16 Seght niet, Ick sal my voor den Heere verbergen, ende wie sal aen my gedencken uyt der hoochte?
17 Onder een groot volck en sal men aen my niet gedencken: want wat is mijne ziele onder de onmetelicke schepselen?
18 Siet den hemel, ende den hemel des hemels, de afgrondt ende de aerde, ende ’t gene in de selve is, sullen in sijne besoeckinge beweeght worden: de gantsche werelt die geweest is, ende is, die is door sijnen wille.
19 De bergen ende de fondamenten der aerde worden te gelijck geschuddet onder malkanderen door bevinge, als de Heere op de selve siet.
20 Ende het herte en overdenckt de selve dingen niet behoorlick.
21 Ende wie can sijne wegen bedencken? sy zijn [gelijck ] een stormwint, welcken de mensche niet sien en can: ende het meerder deel sijner wercken zijn [voor ons ] verborgen.
22 Wie sal de wercken sijner gerechticheyt verkondigen, ofte wie salse verdragen? Want het verbondt is verre, ende ondersoeckinge aller dingen is in’t eynde.

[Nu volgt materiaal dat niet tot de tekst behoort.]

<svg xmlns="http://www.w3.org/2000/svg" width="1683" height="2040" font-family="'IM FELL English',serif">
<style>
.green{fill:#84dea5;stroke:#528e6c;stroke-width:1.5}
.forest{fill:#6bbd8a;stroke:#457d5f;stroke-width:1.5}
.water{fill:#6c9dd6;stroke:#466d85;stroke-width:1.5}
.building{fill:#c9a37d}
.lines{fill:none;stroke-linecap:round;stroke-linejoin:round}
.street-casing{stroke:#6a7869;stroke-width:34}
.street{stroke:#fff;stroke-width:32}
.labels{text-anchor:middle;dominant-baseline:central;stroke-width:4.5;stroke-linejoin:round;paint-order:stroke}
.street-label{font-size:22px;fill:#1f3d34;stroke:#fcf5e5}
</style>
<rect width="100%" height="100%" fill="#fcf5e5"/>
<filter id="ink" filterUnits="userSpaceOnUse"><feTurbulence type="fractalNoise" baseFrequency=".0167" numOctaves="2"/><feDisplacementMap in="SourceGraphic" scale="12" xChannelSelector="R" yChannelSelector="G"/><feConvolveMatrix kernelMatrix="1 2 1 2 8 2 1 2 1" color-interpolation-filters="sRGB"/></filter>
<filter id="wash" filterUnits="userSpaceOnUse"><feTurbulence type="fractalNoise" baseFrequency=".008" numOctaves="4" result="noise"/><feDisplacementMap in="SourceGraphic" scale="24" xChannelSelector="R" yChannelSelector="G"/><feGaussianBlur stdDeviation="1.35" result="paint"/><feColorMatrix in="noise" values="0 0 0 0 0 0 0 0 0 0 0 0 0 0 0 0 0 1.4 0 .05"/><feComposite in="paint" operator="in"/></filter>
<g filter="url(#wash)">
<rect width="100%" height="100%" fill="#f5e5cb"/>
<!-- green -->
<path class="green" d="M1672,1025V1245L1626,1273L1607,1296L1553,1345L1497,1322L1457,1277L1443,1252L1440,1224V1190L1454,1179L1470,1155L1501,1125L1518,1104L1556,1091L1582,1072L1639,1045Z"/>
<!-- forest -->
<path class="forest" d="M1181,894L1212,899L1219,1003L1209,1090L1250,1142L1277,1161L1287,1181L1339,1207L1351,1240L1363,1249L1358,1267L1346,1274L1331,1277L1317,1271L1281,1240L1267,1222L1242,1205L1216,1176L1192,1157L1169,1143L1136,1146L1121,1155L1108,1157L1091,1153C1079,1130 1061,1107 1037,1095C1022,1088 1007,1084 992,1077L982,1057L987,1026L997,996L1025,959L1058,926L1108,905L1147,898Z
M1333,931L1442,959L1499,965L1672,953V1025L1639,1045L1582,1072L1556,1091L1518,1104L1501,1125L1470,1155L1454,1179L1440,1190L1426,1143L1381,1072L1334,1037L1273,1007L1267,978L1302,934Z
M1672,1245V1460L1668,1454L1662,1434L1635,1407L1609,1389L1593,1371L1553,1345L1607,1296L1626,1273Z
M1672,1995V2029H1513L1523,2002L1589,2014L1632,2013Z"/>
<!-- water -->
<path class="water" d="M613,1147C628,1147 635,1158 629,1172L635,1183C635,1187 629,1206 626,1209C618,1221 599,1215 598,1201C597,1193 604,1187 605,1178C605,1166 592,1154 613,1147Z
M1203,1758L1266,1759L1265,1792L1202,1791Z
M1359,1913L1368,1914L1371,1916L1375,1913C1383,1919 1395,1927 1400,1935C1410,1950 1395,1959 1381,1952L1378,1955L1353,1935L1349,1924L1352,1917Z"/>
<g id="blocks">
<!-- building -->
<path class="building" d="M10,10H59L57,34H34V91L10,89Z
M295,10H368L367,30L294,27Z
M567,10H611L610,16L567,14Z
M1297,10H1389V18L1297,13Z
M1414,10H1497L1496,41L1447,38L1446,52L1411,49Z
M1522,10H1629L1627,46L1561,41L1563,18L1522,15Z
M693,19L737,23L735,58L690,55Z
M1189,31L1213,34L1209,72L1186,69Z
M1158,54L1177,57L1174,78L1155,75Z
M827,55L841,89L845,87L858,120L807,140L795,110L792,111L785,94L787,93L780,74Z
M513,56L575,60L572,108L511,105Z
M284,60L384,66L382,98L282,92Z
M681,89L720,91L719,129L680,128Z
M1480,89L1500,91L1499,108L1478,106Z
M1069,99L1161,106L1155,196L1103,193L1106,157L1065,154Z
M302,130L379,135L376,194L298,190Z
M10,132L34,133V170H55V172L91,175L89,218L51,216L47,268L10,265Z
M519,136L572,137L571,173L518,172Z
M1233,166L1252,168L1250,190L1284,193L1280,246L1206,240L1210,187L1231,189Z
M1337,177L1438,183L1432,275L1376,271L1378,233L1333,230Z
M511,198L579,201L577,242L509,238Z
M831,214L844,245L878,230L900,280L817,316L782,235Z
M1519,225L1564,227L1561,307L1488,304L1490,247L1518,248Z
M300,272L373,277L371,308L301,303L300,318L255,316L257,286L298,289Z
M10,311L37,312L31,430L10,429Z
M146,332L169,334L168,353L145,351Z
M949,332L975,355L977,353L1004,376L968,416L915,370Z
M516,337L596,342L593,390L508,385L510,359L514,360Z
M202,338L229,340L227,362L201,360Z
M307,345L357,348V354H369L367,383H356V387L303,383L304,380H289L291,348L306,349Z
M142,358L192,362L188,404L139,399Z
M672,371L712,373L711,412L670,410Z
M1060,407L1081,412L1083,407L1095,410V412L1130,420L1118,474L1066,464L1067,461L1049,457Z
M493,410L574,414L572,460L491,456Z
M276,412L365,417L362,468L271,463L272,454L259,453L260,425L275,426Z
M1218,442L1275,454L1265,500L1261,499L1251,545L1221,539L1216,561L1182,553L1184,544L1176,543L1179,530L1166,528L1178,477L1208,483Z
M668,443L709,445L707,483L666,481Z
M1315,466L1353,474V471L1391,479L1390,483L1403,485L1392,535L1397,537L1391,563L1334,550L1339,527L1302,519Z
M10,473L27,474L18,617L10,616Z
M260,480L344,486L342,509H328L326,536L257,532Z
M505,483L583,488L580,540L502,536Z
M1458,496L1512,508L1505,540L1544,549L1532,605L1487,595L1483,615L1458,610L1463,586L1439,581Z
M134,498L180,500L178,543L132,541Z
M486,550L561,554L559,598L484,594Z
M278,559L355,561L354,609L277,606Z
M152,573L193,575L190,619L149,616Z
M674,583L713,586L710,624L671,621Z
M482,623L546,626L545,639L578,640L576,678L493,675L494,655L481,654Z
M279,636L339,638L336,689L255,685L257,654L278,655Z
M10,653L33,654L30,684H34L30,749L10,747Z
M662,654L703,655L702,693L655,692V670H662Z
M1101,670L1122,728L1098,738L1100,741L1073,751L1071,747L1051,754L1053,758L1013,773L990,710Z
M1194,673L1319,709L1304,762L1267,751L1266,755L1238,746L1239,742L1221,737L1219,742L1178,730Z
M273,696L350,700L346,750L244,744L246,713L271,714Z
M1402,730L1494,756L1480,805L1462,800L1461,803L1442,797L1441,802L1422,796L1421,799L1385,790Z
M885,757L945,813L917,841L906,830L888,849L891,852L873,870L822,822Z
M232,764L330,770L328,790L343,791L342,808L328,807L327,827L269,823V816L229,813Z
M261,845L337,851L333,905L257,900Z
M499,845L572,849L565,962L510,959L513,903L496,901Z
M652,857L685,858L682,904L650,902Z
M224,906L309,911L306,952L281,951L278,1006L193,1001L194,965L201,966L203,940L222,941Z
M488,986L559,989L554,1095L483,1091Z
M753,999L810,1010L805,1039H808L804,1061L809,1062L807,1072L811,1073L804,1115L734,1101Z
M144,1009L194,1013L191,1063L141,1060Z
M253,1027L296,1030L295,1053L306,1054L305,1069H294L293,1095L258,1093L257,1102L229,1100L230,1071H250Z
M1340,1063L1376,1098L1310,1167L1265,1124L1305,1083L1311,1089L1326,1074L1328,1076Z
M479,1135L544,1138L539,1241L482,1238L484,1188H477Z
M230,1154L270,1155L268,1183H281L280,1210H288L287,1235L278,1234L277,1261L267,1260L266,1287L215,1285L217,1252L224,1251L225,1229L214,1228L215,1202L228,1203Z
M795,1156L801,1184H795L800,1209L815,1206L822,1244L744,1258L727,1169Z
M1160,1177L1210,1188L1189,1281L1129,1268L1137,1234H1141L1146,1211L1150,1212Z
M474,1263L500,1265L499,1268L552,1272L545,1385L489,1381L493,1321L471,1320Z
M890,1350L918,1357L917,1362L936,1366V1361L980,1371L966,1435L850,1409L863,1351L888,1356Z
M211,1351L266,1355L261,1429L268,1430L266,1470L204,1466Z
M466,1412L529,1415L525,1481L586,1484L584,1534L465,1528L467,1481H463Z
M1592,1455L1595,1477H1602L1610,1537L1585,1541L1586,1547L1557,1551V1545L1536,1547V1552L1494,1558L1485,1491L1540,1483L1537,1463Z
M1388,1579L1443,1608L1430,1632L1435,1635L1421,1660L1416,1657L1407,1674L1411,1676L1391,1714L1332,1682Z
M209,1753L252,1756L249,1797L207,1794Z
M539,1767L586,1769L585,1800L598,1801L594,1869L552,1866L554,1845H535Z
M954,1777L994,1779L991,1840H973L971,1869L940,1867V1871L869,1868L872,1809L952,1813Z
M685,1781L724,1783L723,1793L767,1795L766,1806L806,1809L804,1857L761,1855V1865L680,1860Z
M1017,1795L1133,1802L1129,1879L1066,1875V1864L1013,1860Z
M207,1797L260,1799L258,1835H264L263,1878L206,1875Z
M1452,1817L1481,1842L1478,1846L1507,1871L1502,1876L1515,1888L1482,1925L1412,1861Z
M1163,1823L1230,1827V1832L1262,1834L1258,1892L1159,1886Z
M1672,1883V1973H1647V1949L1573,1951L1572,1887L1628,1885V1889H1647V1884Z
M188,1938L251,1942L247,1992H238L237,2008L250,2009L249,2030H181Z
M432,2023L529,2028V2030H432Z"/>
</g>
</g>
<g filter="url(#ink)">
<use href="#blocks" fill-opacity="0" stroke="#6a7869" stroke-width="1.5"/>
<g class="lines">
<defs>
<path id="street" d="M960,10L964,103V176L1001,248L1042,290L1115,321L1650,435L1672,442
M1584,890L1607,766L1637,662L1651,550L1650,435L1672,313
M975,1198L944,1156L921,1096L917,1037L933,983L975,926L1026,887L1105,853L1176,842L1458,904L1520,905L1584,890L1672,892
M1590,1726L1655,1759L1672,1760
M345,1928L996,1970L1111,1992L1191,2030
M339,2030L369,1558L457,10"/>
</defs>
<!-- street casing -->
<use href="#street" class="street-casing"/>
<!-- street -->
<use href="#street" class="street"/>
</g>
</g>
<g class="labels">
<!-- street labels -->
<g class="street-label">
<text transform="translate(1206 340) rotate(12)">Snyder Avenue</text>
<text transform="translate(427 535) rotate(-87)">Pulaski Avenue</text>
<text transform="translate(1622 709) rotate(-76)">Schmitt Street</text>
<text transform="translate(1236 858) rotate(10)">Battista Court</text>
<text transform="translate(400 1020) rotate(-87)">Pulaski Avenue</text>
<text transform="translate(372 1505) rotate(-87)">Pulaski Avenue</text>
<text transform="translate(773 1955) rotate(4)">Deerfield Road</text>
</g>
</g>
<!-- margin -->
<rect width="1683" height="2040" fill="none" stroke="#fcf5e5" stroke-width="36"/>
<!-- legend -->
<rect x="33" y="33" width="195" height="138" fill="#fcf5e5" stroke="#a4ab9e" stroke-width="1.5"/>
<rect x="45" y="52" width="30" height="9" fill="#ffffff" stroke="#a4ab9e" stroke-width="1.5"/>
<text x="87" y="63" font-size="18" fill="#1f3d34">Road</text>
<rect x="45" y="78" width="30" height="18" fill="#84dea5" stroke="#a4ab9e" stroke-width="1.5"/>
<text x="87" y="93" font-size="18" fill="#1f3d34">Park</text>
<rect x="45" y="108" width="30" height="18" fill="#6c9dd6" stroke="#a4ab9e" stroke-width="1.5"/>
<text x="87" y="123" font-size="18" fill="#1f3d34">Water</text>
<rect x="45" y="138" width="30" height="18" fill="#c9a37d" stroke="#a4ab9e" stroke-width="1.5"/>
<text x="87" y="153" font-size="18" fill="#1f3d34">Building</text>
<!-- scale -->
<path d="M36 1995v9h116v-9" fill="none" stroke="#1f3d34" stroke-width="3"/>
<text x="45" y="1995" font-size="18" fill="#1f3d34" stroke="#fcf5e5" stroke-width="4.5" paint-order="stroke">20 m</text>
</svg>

23 Die kleyn geworden is overleght dese dingen, maer een dwaes man verdwaelt zijnde, overleght dwase dingen.
24 Hoort nu mijn kindt ende leert wetenschap, ende lett met uw’ herte op mijne woorden.
25 Ick sal onderwijsinge te voorschijn brengen met gewichte, ende sijne wetenschap verkondigen met neersticheyt.
26 Want door des Heeren oordeel zijn sijne wercken van het begin: ende van datse gemaeckt zijn, heeft hy der selver deelen onderscheyden.
27 Hy heeft sijne wercken verciert in eeuwigheyt, hare beginselen door sijne handt in alle geslachten: sy en hebben geenen honger gehadt, ende en zijn niet vermoeyt geweest in sijne maeckselen, ende en zijn niet besweecken van sijne wercken, niet een en heeft sijnen naesten verdruckt.
28 Ende tot in eeuwicheydt en sullen sy sijnen woorde niet ongehoorsaem zijn.
29 Ende na desen heeft de Heere op de aerde gesien, ende heeft de selve vervult met sijne goederen.
30 Sy bedeckt het leven van alle gedierte, ende in haer keeren sy weder.